Why it matters: This example is the topic's explicit return to Example 1's founding discipline, now applied across three different complexity classes at once: every complexity claim made anywhere in this topic -- and in any real codebase -- should be backed by exactly this kind of doubling test, not merely asserted from memory or intuition.

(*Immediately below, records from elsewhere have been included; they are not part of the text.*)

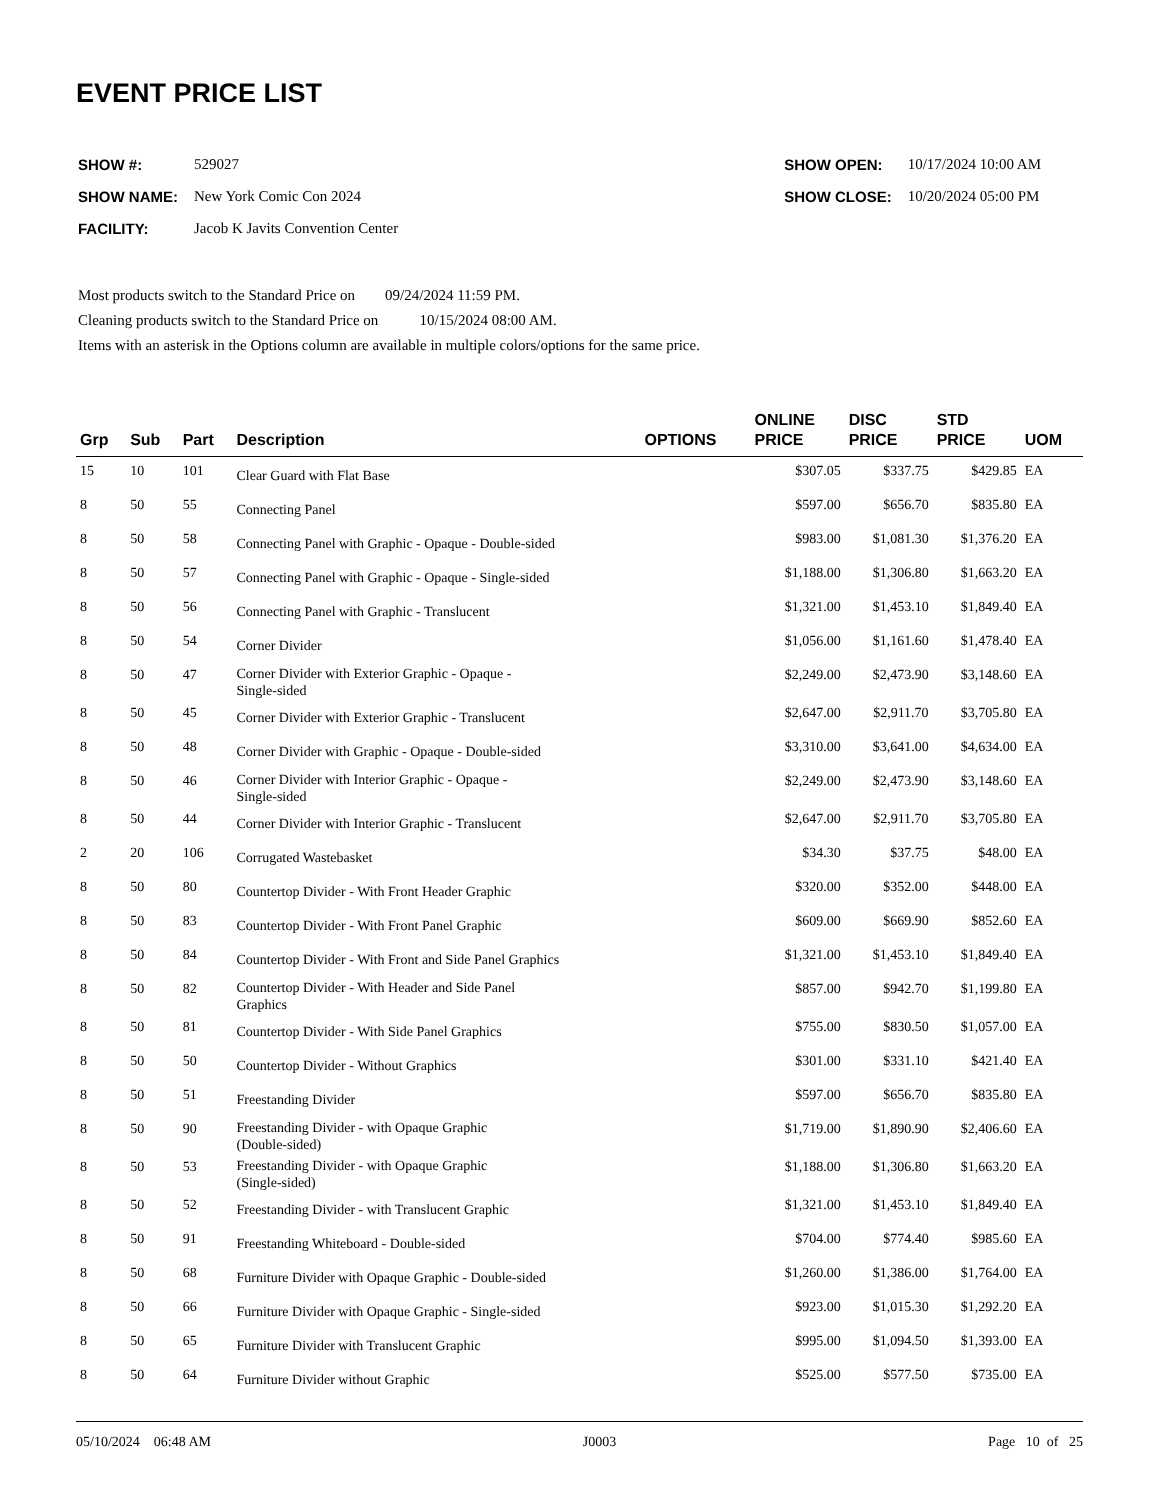EVENT PRICE LIST
| SHOW #: | 529027 |
| SHOW NAME: | New York Comic Con 2024 |
| FACILITY: | Jacob K Javits Convention Center |
| SHOW OPEN: | 10/17/2024 10:00 AM |
| SHOW CLOSE: | 10/20/2024 05:00 PM |
Most products switch to the Standard Price on 09/24/2024 11:59 PM.
Cleaning products switch to the Standard Price on 10/15/2024 08:00 AM.
Items with an asterisk in the Options column are available in multiple colors/options for the same price.
| Grp | Sub | Part | Description | OPTIONS | ONLINE PRICE | DISC PRICE | STD PRICE | UOM |
| --- | --- | --- | --- | --- | --- | --- | --- | --- |
| 15 | 10 | 101 | Clear Guard with Flat Base | | $307.05 | $337.75 | $429.85 | EA |
| 8 | 50 | 55 | Connecting Panel | | $597.00 | $656.70 | $835.80 | EA |
| 8 | 50 | 58 | Connecting Panel with Graphic - Opaque - Double-sided | | $983.00 | $1,081.30 | $1,376.20 | EA |
| 8 | 50 | 57 | Connecting Panel with Graphic - Opaque - Single-sided | | $1,188.00 | $1,306.80 | $1,663.20 | EA |
| 8 | 50 | 56 | Connecting Panel with Graphic - Translucent | | $1,321.00 | $1,453.10 | $1,849.40 | EA |
| 8 | 50 | 54 | Corner Divider | | $1,056.00 | $1,161.60 | $1,478.40 | EA |
| 8 | 50 | 47 | Corner Divider with Exterior Graphic - Opaque - Single-sided | | $2,249.00 | $2,473.90 | $3,148.60 | EA |
| 8 | 50 | 45 | Corner Divider with Exterior Graphic - Translucent | | $2,647.00 | $2,911.70 | $3,705.80 | EA |
| 8 | 50 | 48 | Corner Divider with Graphic - Opaque - Double-sided | | $3,310.00 | $3,641.00 | $4,634.00 | EA |
| 8 | 50 | 46 | Corner Divider with Interior Graphic - Opaque - Single-sided | | $2,249.00 | $2,473.90 | $3,148.60 | EA |
| 8 | 50 | 44 | Corner Divider with Interior Graphic - Translucent | | $2,647.00 | $2,911.70 | $3,705.80 | EA |
| 2 | 20 | 106 | Corrugated Wastebasket | | $34.30 | $37.75 | $48.00 | EA |
| 8 | 50 | 80 | Countertop Divider - With Front Header Graphic | | $320.00 | $352.00 | $448.00 | EA |
| 8 | 50 | 83 | Countertop Divider - With Front Panel Graphic | | $609.00 | $669.90 | $852.60 | EA |
| 8 | 50 | 84 | Countertop Divider - With Front and Side Panel Graphics | | $1,321.00 | $1,453.10 | $1,849.40 | EA |
| 8 | 50 | 82 | Countertop Divider - With Header and Side Panel Graphics | | $857.00 | $942.70 | $1,199.80 | EA |
| 8 | 50 | 81 | Countertop Divider - With Side Panel Graphics | | $755.00 | $830.50 | $1,057.00 | EA |
| 8 | 50 | 50 | Countertop Divider - Without Graphics | | $301.00 | $331.10 | $421.40 | EA |
| 8 | 50 | 51 | Freestanding Divider | | $597.00 | $656.70 | $835.80 | EA |
| 8 | 50 | 90 | Freestanding Divider - with Opaque Graphic (Double-sided) | | $1,719.00 | $1,890.90 | $2,406.60 | EA |
| 8 | 50 | 53 | Freestanding Divider - with Opaque Graphic (Single-sided) | | $1,188.00 | $1,306.80 | $1,663.20 | EA |
| 8 | 50 | 52 | Freestanding Divider - with Translucent Graphic | | $1,321.00 | $1,453.10 | $1,849.40 | EA |
| 8 | 50 | 91 | Freestanding Whiteboard - Double-sided | | $704.00 | $774.40 | $985.60 | EA |
| 8 | 50 | 68 | Furniture Divider with Opaque Graphic - Double-sided | | $1,260.00 | $1,386.00 | $1,764.00 | EA |
| 8 | 50 | 66 | Furniture Divider with Opaque Graphic - Single-sided | | $923.00 | $1,015.30 | $1,292.20 | EA |
| 8 | 50 | 65 | Furniture Divider with Translucent Graphic | | $995.00 | $1,094.50 | $1,393.00 | EA |
| 8 | 50 | 64 | Furniture Divider without Graphic | | $525.00 | $577.50 | $735.00 | EA |
05/10/2024 06:48 AM J0003 Page 10 of 25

Example 79: 0/1 Knapsack Paradigm Shootout
ex-79 · exercises co-22, co-23, co-05
The same 0/1 knapsack problem solved three ways exposes each paradigm's tradeoff: brute force is always correct but O(2^n); greedy is fast but can be wrong; DP trades memory for a guarantee of correctness at O(n * capacity). This example confirms DP matches brute force's optimum while greedy falls short, then measures exactly where DP's step count overtakes brute force's as items grow.
learning/code/ex-79-benchmark-paradigm-shootout/example.py
"""Example 79: 0/1 Knapsack -- Brute Force vs Greedy vs DP, and Where They Cross."""
# The SAME problem (0/1 knapsack) solved three ways exposes each paradigm's
# tradeoff (co-05, co-22, co-23): brute force is always correct but O(2^n);
# greedy is fast but can be WRONG (no exchange-argument proof applies here);
# DP trades memory for a GUARANTEE of correctness at O(n * capacity). Step
# counts (not wall-clock) reveal exactly where DP overtakes brute force.
def brute_force_knapsack( # => tries every one of the 2^n subsets, keeps the best feasible one
weights: list[int], # => each item's own weight
values: list[int], # => each item's own value
capacity: int, # => item weights/values + limit
) -> tuple[int, int]: # => (best value, subsets examined) -- tries EVERY subset
n = len(weights) # => number of available items
best = 0 # => the best feasible value found so far
states_examined = 0 # => counts every subset (bitmask) tried
for mask in range(1 << n): # => 2^n possible subsets -- the exhaustive search space
states_examined += 1 # => one more subset examined
total_weight = 0 # => this subset's combined weight
total_value = 0 # => this subset's combined value
for i in range(n): # => checks each item's bit within this subset's mask
if mask & (1 << i): # => bit i set means "item i is in this subset"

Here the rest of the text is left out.